Non dire Epstein


Non c’è peggior gusto di quello della medicina che di solito si riserva agli avversari. Il presidente Trump deve stare iniziando a capirlo, a giudicare dalla cronaca degli ultimi giorni: gli Epstein Files stanno diventando un boomerang che minaccia di squassare in modo irreparabile la sua amministrazione.

Il martellamento sulla pubblicazione dei documenti relativi al finanziere Jeffrey Epstein, incriminato per abusi sessuali e tratta di minori tra il 2015 e il 2019, fino agli ultimi tempi era stato un’arma per mettere pressione ai suoi avversari politici, ma oggi la strategia gli si è ritorta contro in modo plateale.

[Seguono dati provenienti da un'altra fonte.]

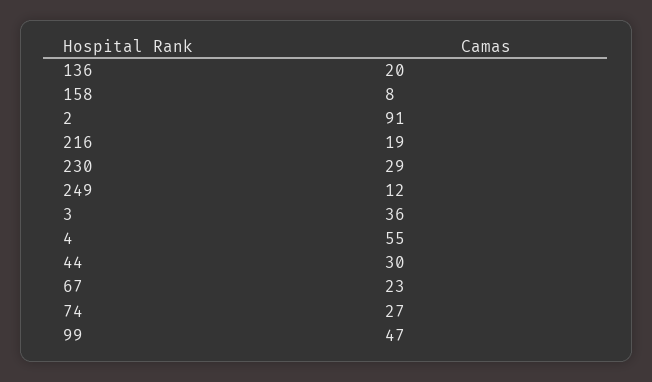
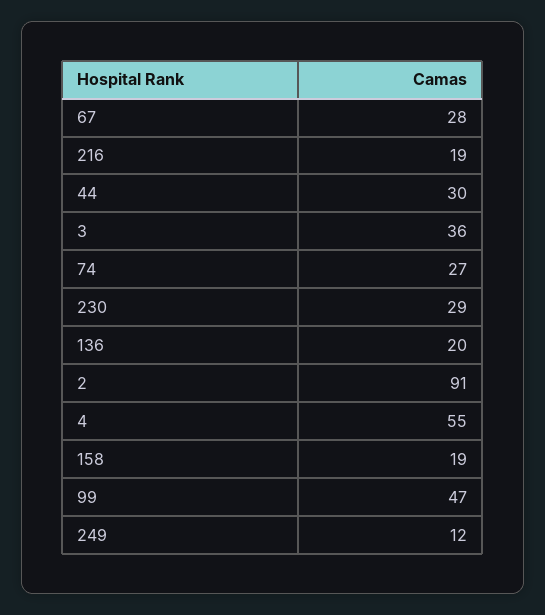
  {
    "136": 20,
-   "158": 8,
+   "158": 19,
    "2": 91,
    "216": 19,
    "230": 29,
    "249": 12,
    "3": 36,
    "4": 55,
    "44": 30,
-   "67": 23,
+   "67": 28,
    "74": 27,
    "99": 47
  }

Da giorni il dibattito pubblico su questo versante riluce di nuovi scoop giornalistici: il Wall Street Journal ha reso pubblico il contenuto di una lettera che Trump ha inviato a Epstein per il suo 50esimo compleanno, nel 2003, corredandola del disegno di una donna nuda (e delle parole «Buon compleanno! E che ogni giorno possa essere un altro meraviglioso segreto»); poi, lo stesso quotidiano conservatore ha rivelato che la scorsa primavera Pam Bondi, la procuratrice generale degli Stati Uniti, aveva informato Trump del fatto che il suo nome appariva negli archivi dei file concernenti il caso.